It’s funny that the day my current town is named a Top 20 Small Town by the Smithsonian, I am missing the very town that Smithsonian is synonymous with. I’m never sure why it happens nor can I predict when it will, but it just keeps coming. No matter how long I am away and how fervently I declare I’m never going back, I still get sick for my old home.
It is different from missing other places. For instance the first crisp sunny day of every fall and the first warm week of spring, I miss my college town with an ache so deep that I’ve almost hopped in a car and driven the miles to get there. But that feeling, that ache, has everything to do with what life was like there-nearly perfect in its innocence. It is the same reason on cool summer nights I miss running the streets of Federal Hill in Baltimore. Because life then was grand and who wouldn’t miss that.
The homesickness I get for old Silver Spring or even DC is different. It’s missing my history, my old and dear friends, my familiar streets, the haunts of my youth and the beginnings of my adult life. I miss the elementary school where I hung out and drank warm beer with my high school friends. I miss my old church, that will always feel like home no matter how much it changes. I miss reading Springbrook scores in the newspaper and knowing The Husband could take the kids to see his Alma Mater play on the field right near our house one Saturday a year.

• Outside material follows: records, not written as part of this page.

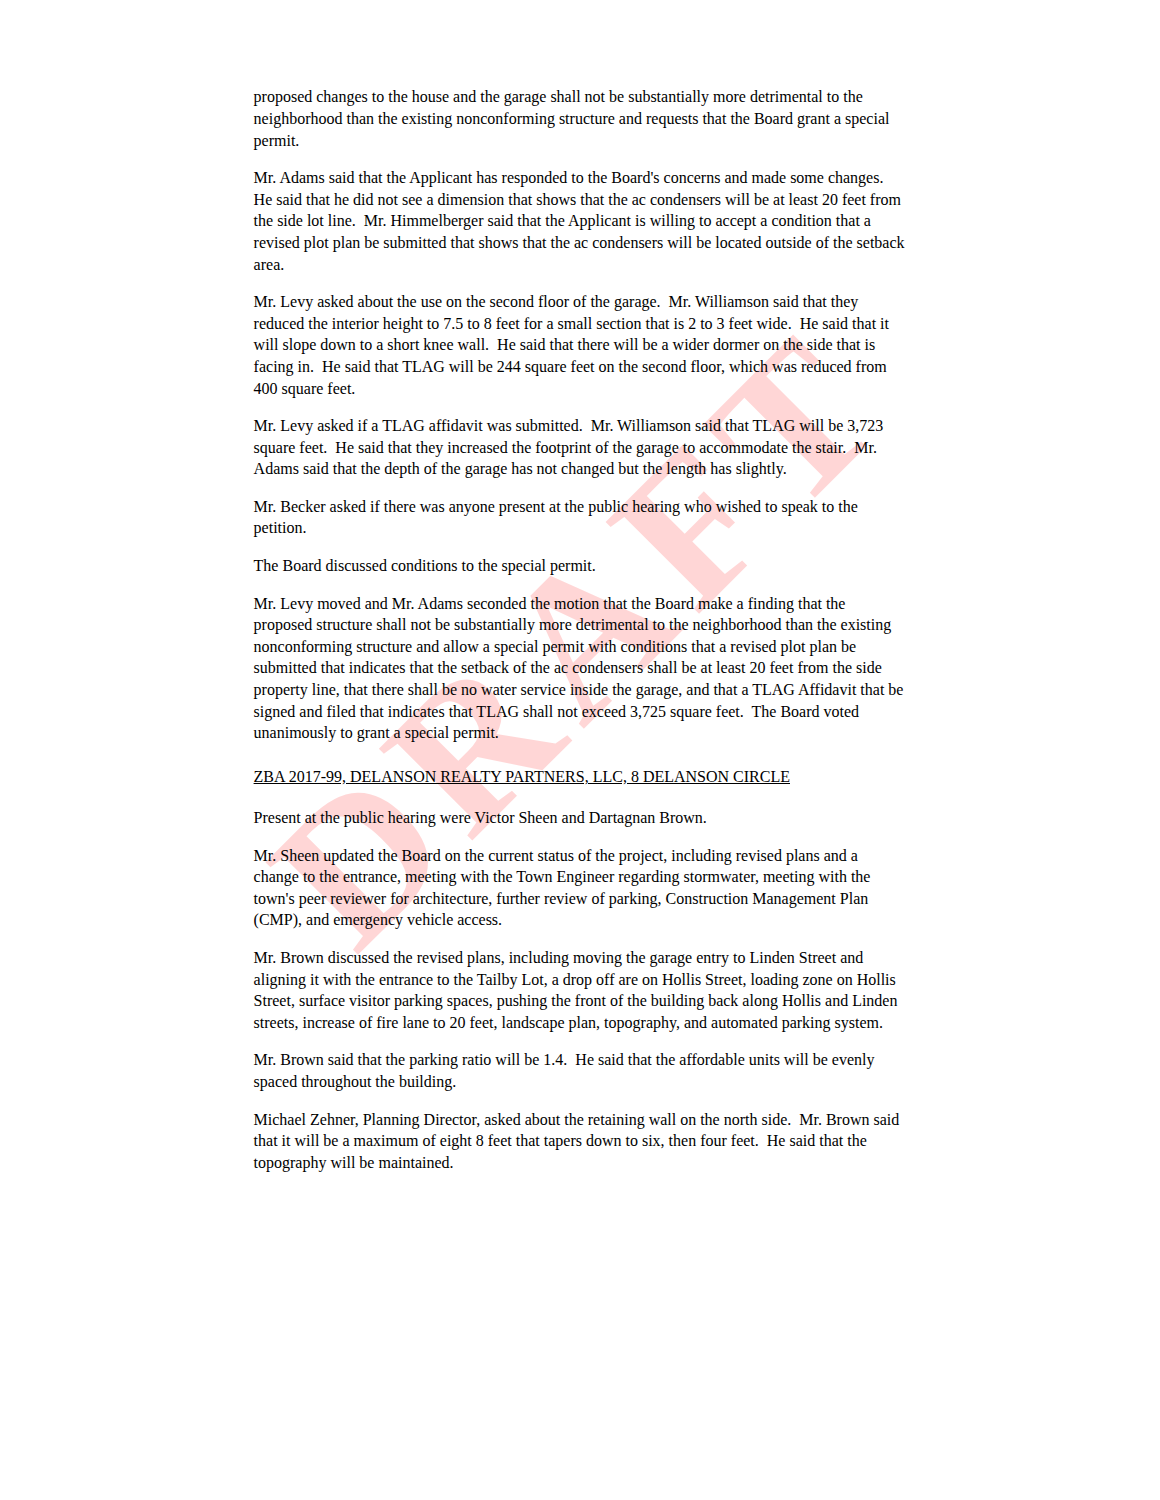DRAFT
proposed changes to the house and the garage shall not be substantially more detrimental to the neighborhood than the existing nonconforming structure and requests that the Board grant a special permit.
Mr. Adams said that the Applicant has responded to the Board's concerns and made some changes. He said that he did not see a dimension that shows that the ac condensers will be at least 20 feet from the side lot line. Mr. Himmelberger said that the Applicant is willing to accept a condition that a revised plot plan be submitted that shows that the ac condensers will be located outside of the setback area.
Mr. Levy asked about the use on the second floor of the garage. Mr. Williamson said that they reduced the interior height to 7.5 to 8 feet for a small section that is 2 to 3 feet wide. He said that it will slope down to a short knee wall. He said that there will be a wider dormer on the side that is facing in. He said that TLAG will be 244 square feet on the second floor, which was reduced from 400 square feet.
Mr. Levy asked if a TLAG affidavit was submitted. Mr. Williamson said that TLAG will be 3,723 square feet. He said that they increased the footprint of the garage to accommodate the stair. Mr. Adams said that the depth of the garage has not changed but the length has slightly.
Mr. Becker asked if there was anyone present at the public hearing who wished to speak to the petition.
The Board discussed conditions to the special permit.
Mr. Levy moved and Mr. Adams seconded the motion that the Board make a finding that the proposed structure shall not be substantially more detrimental to the neighborhood than the existing nonconforming structure and allow a special permit with conditions that a revised plot plan be submitted that indicates that the setback of the ac condensers shall be at least 20 feet from the side property line, that there shall be no water service inside the garage, and that a TLAG Affidavit that be signed and filed that indicates that TLAG shall not exceed 3,725 square feet. The Board voted unanimously to grant a special permit.
ZBA 2017-99, DELANSON REALTY PARTNERS, LLC, 8 DELANSON CIRCLE
Present at the public hearing were Victor Sheen and Dartagnan Brown.
Mr. Sheen updated the Board on the current status of the project, including revised plans and a change to the entrance, meeting with the Town Engineer regarding stormwater, meeting with the town's peer reviewer for architecture, further review of parking, Construction Management Plan (CMP), and emergency vehicle access.
Mr. Brown discussed the revised plans, including moving the garage entry to Linden Street and aligning it with the entrance to the Tailby Lot, a drop off are on Hollis Street, loading zone on Hollis Street, surface visitor parking spaces, pushing the front of the building back along Hollis and Linden streets, increase of fire lane to 20 feet, landscape plan, topography, and automated parking system.
Mr. Brown said that the parking ratio will be 1.4. He said that the affordable units will be evenly spaced throughout the building.
Michael Zehner, Planning Director, asked about the retaining wall on the north side. Mr. Brown said that it will be a maximum of eight 8 feet that tapers down to six, then four feet. He said that the topography will be maintained.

I miss my kids’ first friends, who by the glory of Facebook, I have had the priviledge of watching grow but to my children have become strangers. I miss my old babysitter and her little boy and wish they were here now, when I really could use them again. I miss girls’ nights with the girls that have known me forever and the new neighbors who felt like old friends as we helped ourselves to eachothers kitchen cabinet contents and wine on Friday nights. I miss shopping with my sisters once a year at outlet malls and the outdoor pool at the Y.
The thing is, I didn’t like myself much when I lived there. I spent most of my time in Maryland figuring trying to be MORE and being mostly disappointed in who I was. It seemed I never measured up to whatever ideal I was holding myself too, be it as a high school achiever, an respected teacher or a new mom, I was never a big fan of me.
Here? Well, it’s different. I’ve stretched and grown and really dared to do things I never had the courage to do before. Moving to a strange place and having to create a life has a way of making one a little less timid about trying new things. It’s hard to feel bad about what you’ve accomplished when everyday feels like an accomplishment.
Maybe that’s what I miss-not having to try so hard. Because for better or worse, in Maryland I knew who I was. I knew where I belonged. I knew where I fit and what was meant for me whether I liked it or not.
Here? I’m still figuring it all out, who I am, where I it and what is meant for me. Nearly every day there is something new and while it is mostly exciting and I’m grateful for it, it can be a lonely proposition, one that might leave someone a little sick from time to time.